In more detail, the negotiation protocol constrains the action selection problem solving of the agents
through the use of normative rules of interaction. These rules temporally order, according to the agents'
roles, communication utterances by specifying both who can say what, as well as when. Specifically,
the presented protocol is a repeated, sequential model where offers are iteratively exchanged. Under this
protocol, agents are assumed to be fully committed to their utterances and utterances are private between
the two agents. The protocol is distributed, symmetric, supports bi and/or multi-agent negotiation as well
as distributive and integrative negotiation.
In addition to coordinating the agent interactions through normative rules, a set of mechanisms are presented
that coordinate the deliberation process of the agents during the ongoing negotiation. Whereas the
protocol normatively describes the orderings of actions, the mechanisms describe the possible set of agent
strategies in using the protocol. These strategies are captured by a negotiation architecture that is composed
of responsive and deliberative decision mechanisms. Decision making with the former mechanism is based
on a linear combination of simple functions called tactics, which manipulate the utility of deals. The latter
mechanisms are subdivided into trade-off and issue manipulation mechanisms. The trade-off mechanism
generates offers that manipulate the value, rather than the overall utility, of the offer. The issue manipulation mechanism aims to increase the likelihood of an agreement by adding and removing issues into the
negotiation set. When taken together, these mechanisms represent a continuum of possible decision making
capabilities: ranging from behaviours that exhibit greater awareness of environmental resources and less to
solution quality, to behaviours that attempt to acquire a given solution quality independently of the resource
consumption.
The protocol and mechanisms are empirically evaluated and have been applied to real world task
distribution problems in the domains of business process management and telecommunication management.

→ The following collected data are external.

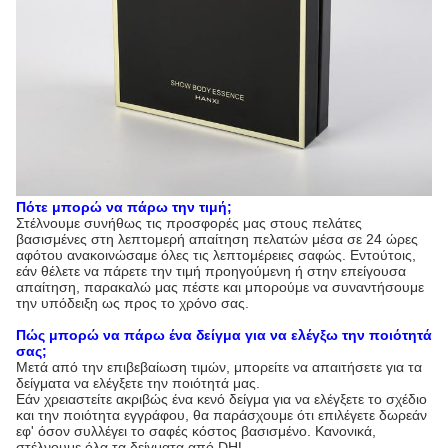
Πότε μπορώ να πάρω την τιμή;
Στέλνουμε συνήθως τις προσφορές μας στους πελάτες
βασισμένες στη λεπτομερή απαίτηση πελατών μέσα σε 24 ώρες
αφότου ανακοινώσαμε όλες τις λεπτομέρειες σαφώς. Εντούτοις,
εάν θέλετε να πάρετε την τιμή προηγούμενη ή στην επείγουσα
απαίτηση, παρακαλώ μας πέστε και μπορούμε να συναντήσουμε
την υπόδειξη ως προς το χρόνο σας.
Πώς μπορώ να πάρω ένα δείγμα για να ελέγξω την ποιότητά
σας;
Μετά από την επιβεβαίωση τιμών, μπορείτε να απαιτήσετε για τα
δείγματα να ελέγξετε την ποιότητά μας.
Εάν χρειαστείτε ακριβώς ένα κενό δείγμα για να ελέγξετε το σχέδιο
και την ποιότητα εγγράφου, θα παράσχουμε ότι επιλέγετε δωρεάν
εφ' όσον συλλέγει το σαφές κόστος βασισμένο. Κανονικά,
στέλνουμε όλα τα δείγματα από DHL.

The main contribution and novelty of this research are: i) a domain independent computational model
of negotiation that agents can use to support a wide variety of decision making strategies, ii) an empirical
evaluation of the negotiation model for a given agent architecture in a number of different negotiation environments,
and iii) the application of the developed model to a number of target domains. An increased
strategy set is needed because the developed protocol is less restrictive and less constrained than the traditional
ones, thus supporting development of strategic interaction models that belong more to open systems.
Furthermore, because of the combination of the large number of environmental possibilities and the size of
the set of possible strategies, the model has been empirically investigated to evaluate the success of strategies
in different environments. These experiments have facilitated the development of general guidelines
that can be used by designers interested in developing strategic negotiating agents. The developed model
is grounded from the requirement considerations from both the business process management and telecommunication
application domains. It has also been successfully applied to five other real world scenarios.